February 13, 2019 GMT

OLYMPIA – A proposal described by its sponsor as “a warm hug” from the state for new babies in Washington might meet some resistance from immigrants who were hugged too strongly, and not so warmly, from their previous governments in the Soviet Union.

A proposed Welcome to Washington Baby program would provide a new family with a basket of small gifts and supplies, including a book to track the baby’s progress. The family would get a visit from a state worker who could give the family information about local and state services and arrange for follow-ups with a visiting nurse, if one was wanted.


Lisa Wellman, D-Mercer Island, Senate Early Learning and K-12 Education Committee chairwoman, said the concept was similar to the Welcome Wagon greeting for new families in a community.

“This is a warm hug from the state of Washington,” Wellman said during a hearing Tuesday.

But some Republicans on the committee aren’t sure every family in the state would find it so welcoming.

Sen. Mike Padden, R-Spokane Valley, said some of his constituents left Russia and Ukraine to get away from an authoritarian government.

“The whole idea of tracking children by the government is scaring people in my district,” Padden said.

“This is a baby book,” said Wellman, to record things like first step or first word. “It doesn’t require you give it to anyone. We give it to you.”
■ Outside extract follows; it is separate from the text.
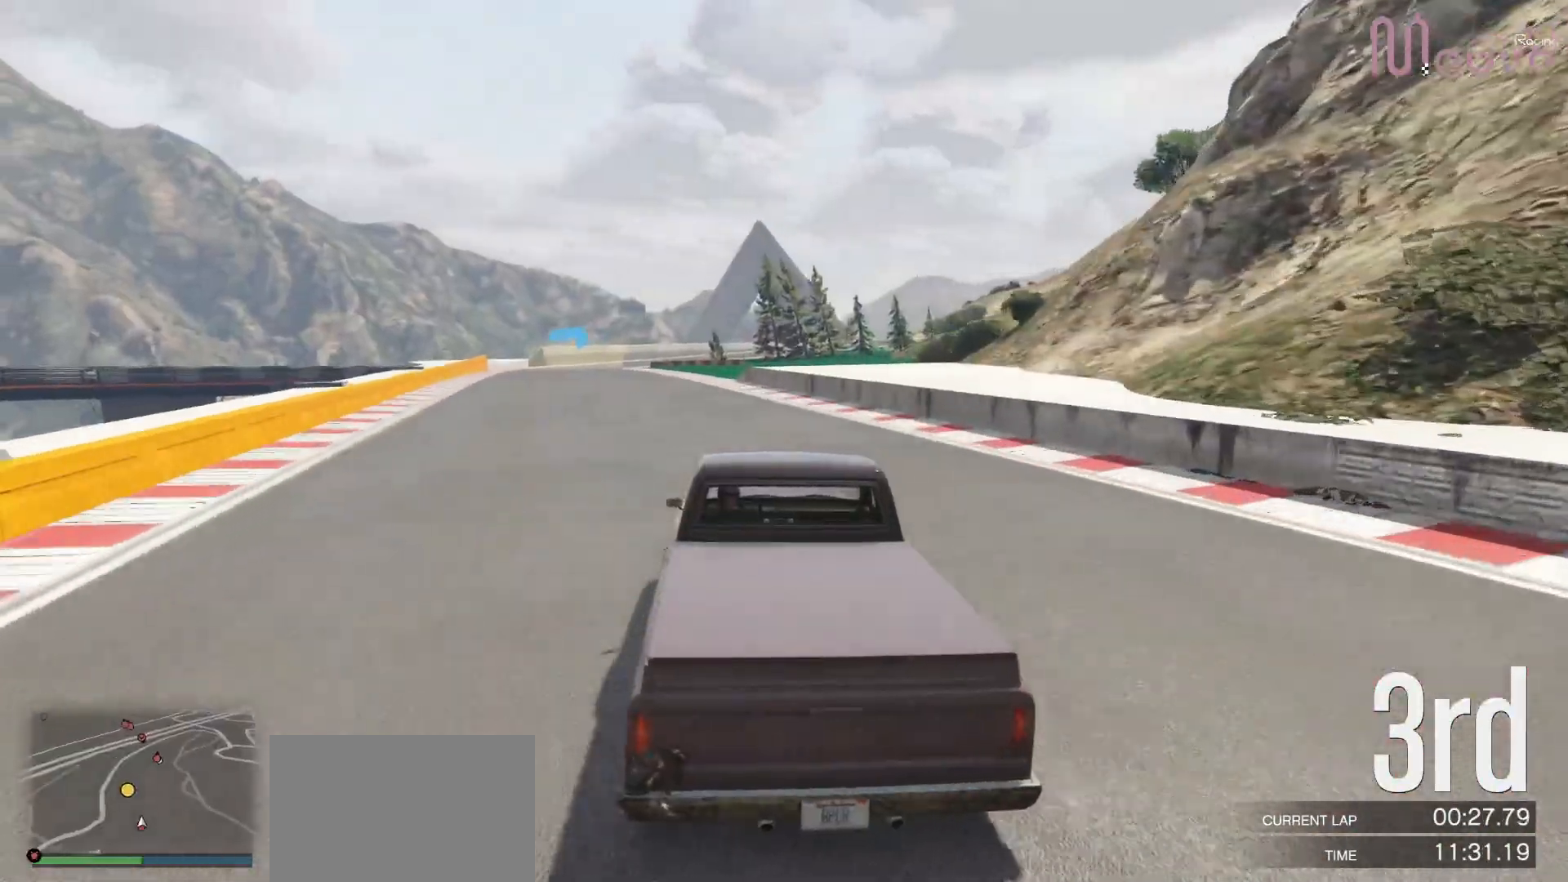
{"buttons": ["R2"], "left_stick": "center", "right_stick": "center", "events": [[167, "left_stick", "center"], [300, "left_stick", "left"], [433, "left_stick", "center"]]}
But there are concerns by some people that anything on an official government form can be taken back by the government, Padden said.

“If the state decides to come into our homes and take information … I think we would all oppose that,” Wellman said.

Padden had several amendments to revise the proposal, including one that would have allowed families to see any information the program collects. But Wellman said any information would be disaggregated – separated into basic data – and not identifiable by individuals.

“It’s difficult to see how we would provide that in a cost-effective manner,” Wellman said.

Under the bill, the Department of Children, Youth and Family Services would be required to develop a universal program by 2027 that would be required to be available to all families with newborns. An amendment from Sen. Keith Wagoner, R-Sedro-Woolley, would have allowed families to opt into the program, and informing them about it would be optional as well.

Wellman said she agrees families should be able to opt in or out, but if informing them about it was also optional, some families might not opt in because they wouldn’t know about it. The bill was sent to the Senate Ways and Means Committee, where it will await a cost estimate.